Itens listados em um conjunto de dados

***

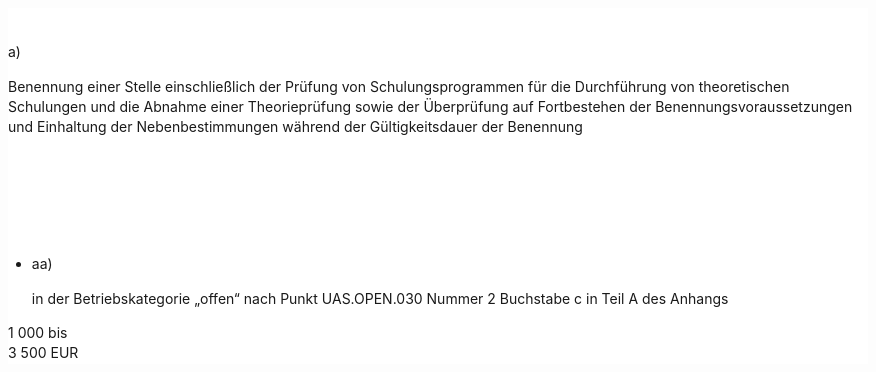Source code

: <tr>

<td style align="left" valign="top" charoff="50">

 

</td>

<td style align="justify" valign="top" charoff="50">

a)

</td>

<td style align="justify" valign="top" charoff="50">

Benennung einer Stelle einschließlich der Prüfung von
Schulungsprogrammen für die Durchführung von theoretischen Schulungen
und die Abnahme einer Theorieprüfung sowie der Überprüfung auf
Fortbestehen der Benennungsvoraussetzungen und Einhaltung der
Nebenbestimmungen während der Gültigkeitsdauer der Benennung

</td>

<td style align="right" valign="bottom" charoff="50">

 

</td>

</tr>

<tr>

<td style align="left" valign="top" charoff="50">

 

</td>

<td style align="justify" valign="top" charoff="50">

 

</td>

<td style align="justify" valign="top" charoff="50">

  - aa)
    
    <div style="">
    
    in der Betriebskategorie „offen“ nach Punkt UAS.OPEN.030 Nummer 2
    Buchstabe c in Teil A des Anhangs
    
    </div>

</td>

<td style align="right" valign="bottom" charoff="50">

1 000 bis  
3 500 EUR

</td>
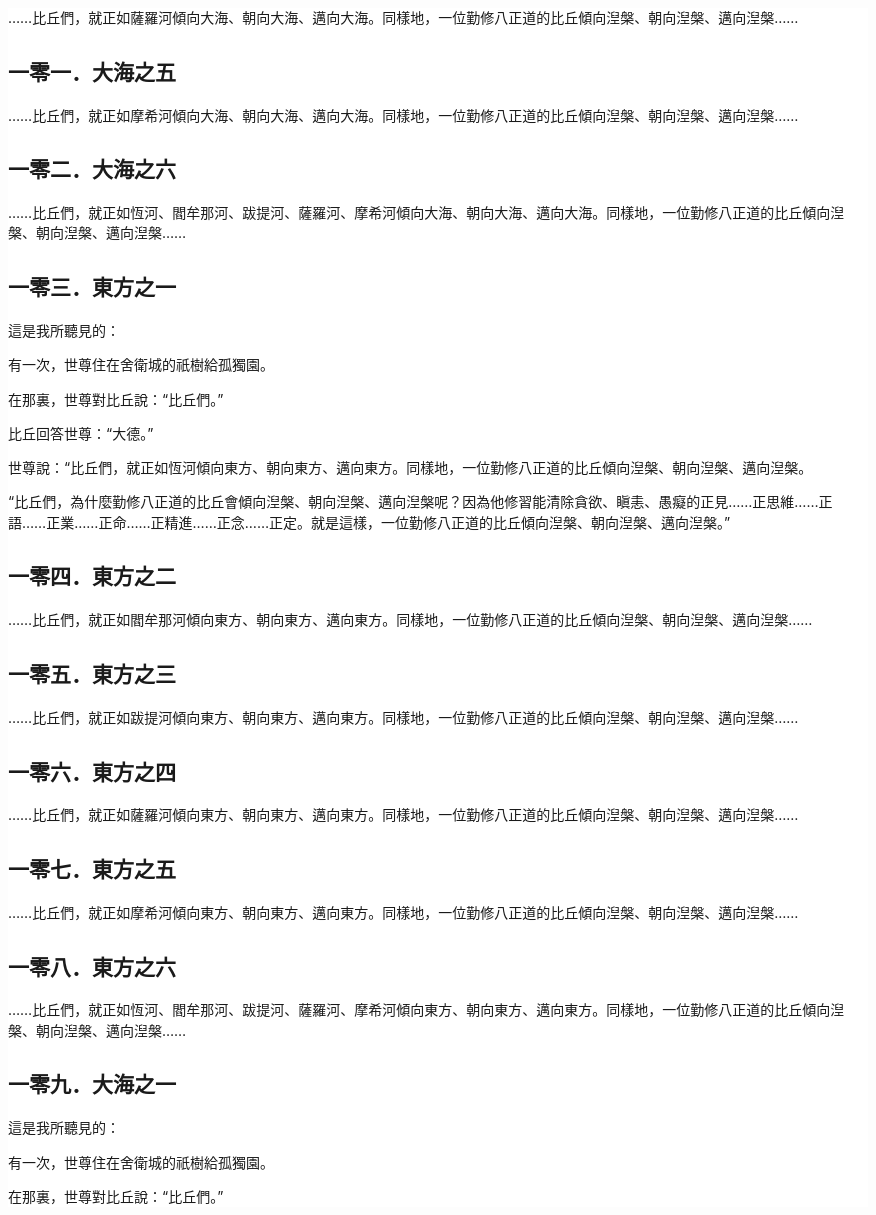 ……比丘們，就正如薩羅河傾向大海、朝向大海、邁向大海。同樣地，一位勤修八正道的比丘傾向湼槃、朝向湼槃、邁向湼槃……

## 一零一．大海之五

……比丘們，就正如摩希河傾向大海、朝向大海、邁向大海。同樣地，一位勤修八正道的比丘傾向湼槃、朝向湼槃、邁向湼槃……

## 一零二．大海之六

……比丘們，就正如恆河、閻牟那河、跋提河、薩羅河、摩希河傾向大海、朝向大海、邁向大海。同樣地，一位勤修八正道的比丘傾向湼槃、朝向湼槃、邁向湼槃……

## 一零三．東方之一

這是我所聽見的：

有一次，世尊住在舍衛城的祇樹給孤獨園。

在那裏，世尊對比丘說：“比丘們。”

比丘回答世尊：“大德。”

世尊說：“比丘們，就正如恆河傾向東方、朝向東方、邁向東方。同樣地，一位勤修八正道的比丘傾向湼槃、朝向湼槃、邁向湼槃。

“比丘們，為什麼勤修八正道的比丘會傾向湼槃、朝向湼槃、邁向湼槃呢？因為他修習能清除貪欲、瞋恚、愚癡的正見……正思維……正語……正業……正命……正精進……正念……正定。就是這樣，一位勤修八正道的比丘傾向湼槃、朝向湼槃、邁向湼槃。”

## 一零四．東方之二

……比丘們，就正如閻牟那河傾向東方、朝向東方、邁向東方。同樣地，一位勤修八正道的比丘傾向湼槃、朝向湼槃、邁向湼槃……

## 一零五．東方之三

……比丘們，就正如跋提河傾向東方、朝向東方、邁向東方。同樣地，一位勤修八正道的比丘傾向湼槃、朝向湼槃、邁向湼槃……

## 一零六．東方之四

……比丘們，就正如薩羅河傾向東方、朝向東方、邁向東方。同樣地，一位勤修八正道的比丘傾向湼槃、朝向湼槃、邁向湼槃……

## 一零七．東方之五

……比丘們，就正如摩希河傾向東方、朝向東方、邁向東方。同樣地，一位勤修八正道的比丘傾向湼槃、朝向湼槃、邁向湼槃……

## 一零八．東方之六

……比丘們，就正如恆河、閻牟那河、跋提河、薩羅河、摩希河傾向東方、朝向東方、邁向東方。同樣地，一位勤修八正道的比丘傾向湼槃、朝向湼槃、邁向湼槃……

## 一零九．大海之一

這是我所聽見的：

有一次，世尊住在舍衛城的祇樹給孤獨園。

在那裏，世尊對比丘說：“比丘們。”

***

O QUE FAZER: Informe, copiando-as por inteiro, todas as linhas dos registros que contêm a palavra "einer". Diferencie maiúsculas de minúsculas.

RESOLUÇÃO COMENTADA:
Benennung einer Stelle einschließlich der Prüfung von
und die Abnahme einer Theorieprüfung sowie der Überprüfung auf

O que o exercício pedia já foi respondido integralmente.